I came in to the forum today mostly to make a seperate post, but it might be better to just slip it in here.
Bear with me, I'm in a public place and can't 'show' the emotion I feel.
I came to B-T rejoicing in all the wonderful and startling truths I'd encountered and been given faith to believe, and I've seen the Lord work in my life to clean me up from the INSIDE. I've determined NOT to get caught up in a new round of 'religious' or 'spiritual' experiences to prop me up. Been there, done that--over and over and over again. I've learned (though, believe me, I needed little proof) that I am the Beast. I've learned that the carnal mind is deep-seated enmity with God. I've learned that God is Soverign God, and that I--at the very most--am NOT.

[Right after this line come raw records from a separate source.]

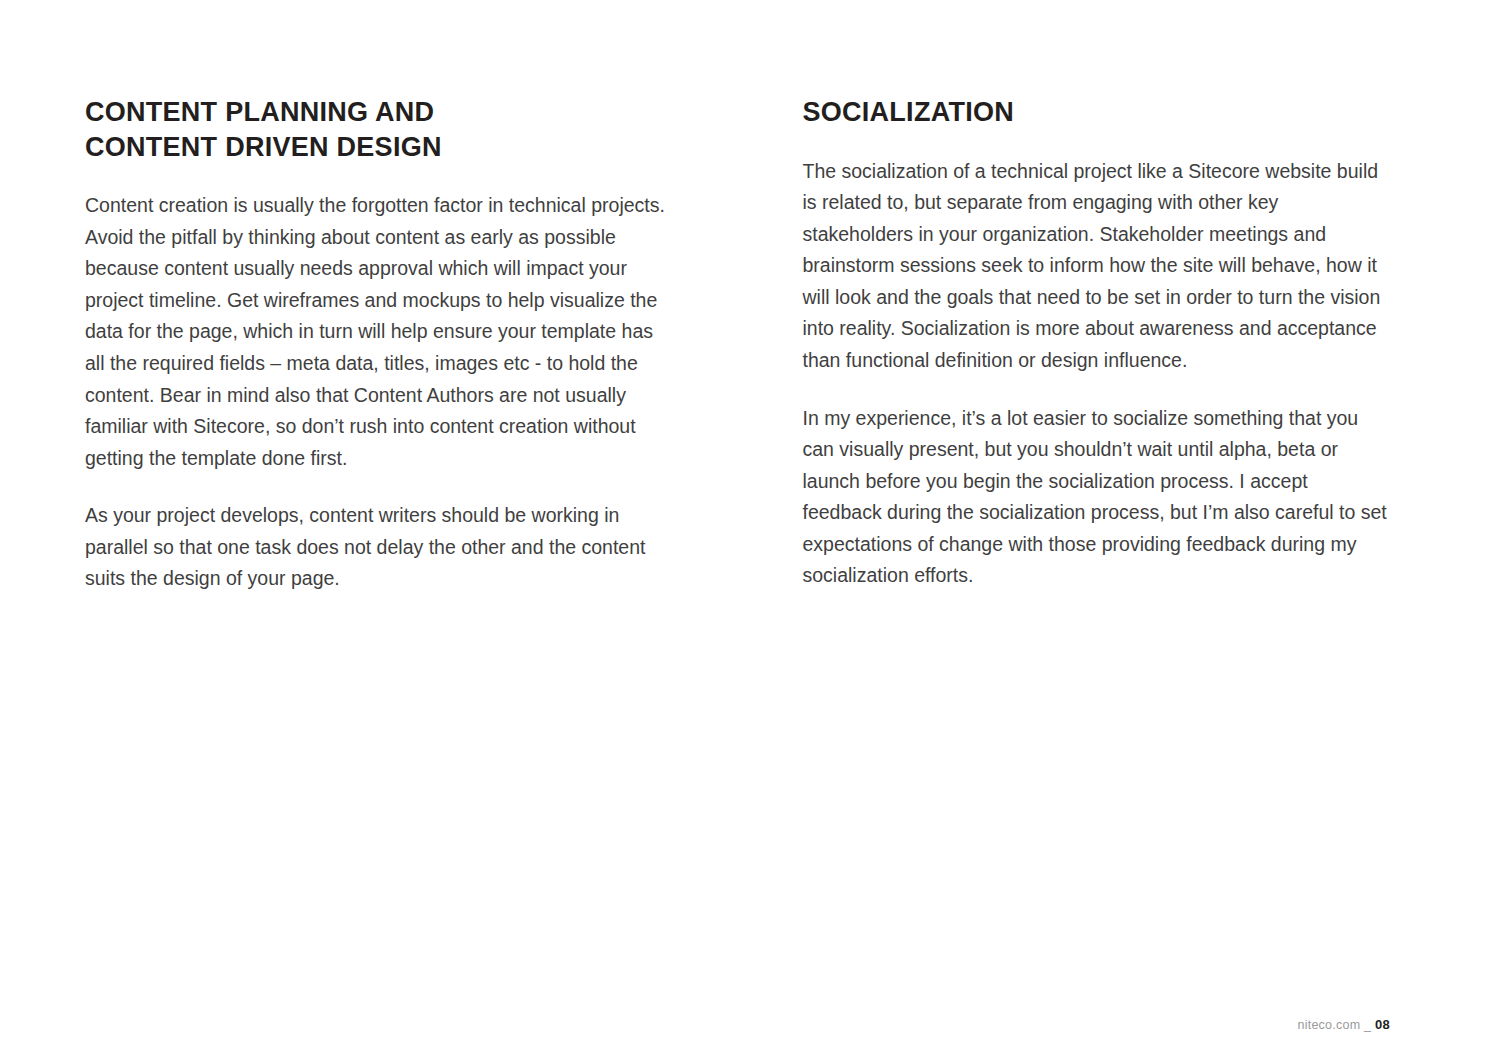Content planning and
content driven design
Content creation is usually the forgotten factor in technical projects. Avoid the pitfall by thinking about content as early as possible because content usually needs approval which will impact your project timeline. Get wireframes and mockups to help visualize the data for the page, which in turn will help ensure your template has all the required fields – meta data, titles, images etc - to hold the content. Bear in mind also that Content Authors are not usually familiar with Sitecore, so don’t rush into content creation without getting the template done first.
As your project develops, content writers should be working in parallel so that one task does not delay the other and the content suits the design of your page.
Socialization
The socialization of a technical project like a Sitecore website build is related to, but separate from engaging with other key stakeholders in your organization. Stakeholder meetings and brainstorm sessions seek to inform how the site will behave, how it will look and the goals that need to be set in order to turn the vision into reality. Socialization is more about awareness and acceptance than functional definition or design influence.
In my experience, it’s a lot easier to socialize something that you can visually present, but you shouldn’t wait until alpha, beta or launch before you begin the socialization process. I accept feedback during the socialization process, but I’m also careful to set expectations of change with those providing feedback during my socialization efforts.
niteco.com _ 08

It's best to just admit that and not hold to any claim of righteousness, even as I've found myself so blessed as to know these things hidden from the world and the Churches. Isn't that scriptural? What good does it do to clean the outside of the cup if the inside is filthy? What does the flesh profit?
I've 'backslidden' many times since coming to believe the Gospel. But to my mind, I haven't failed in any new way because THAT is 'normal' for me, not a "spiritual" life. And my sins are not small, by any means.
Anyway, what I wanted to share was that God is continuing to bring me to repentance (as he has promised according to His nature)...sometimes with tenderness, and sometimes with harsher judgement. And, true to MY real nature, I have found myself most of the time HATING that process, fearing it, mourning for Egypt, as it were. I don't want to be completely clean. I like to sin, and even when I don't, I find it comforting to hold onto. I've been fighting it and continue to, though He is winning.
I don't know if my 'acquiesence' is Faith, apathy, or ignorance, but I know that I am on a journey that is NOT like my religious and Spiritual past. There is no hiding from God, no cloak of respectability I can wear, no 'righteousness' I can turn to. I am not yet a child of God...to a great degree I remain an enemy of God, and there's no point in puny me denying that.
I don't know if that resonates with any (all) of you, especially my 'elders' in this faith, but that's my testimony to date. It's been about a year since I came to B-T first. I have such a long way to go. But all I've learned about God in that time makes me believe that His patience is greater than mine and His love more sure. I want to be able to say, "Though He slay me, yet will I serve Him", because I've come to believe that both will happen.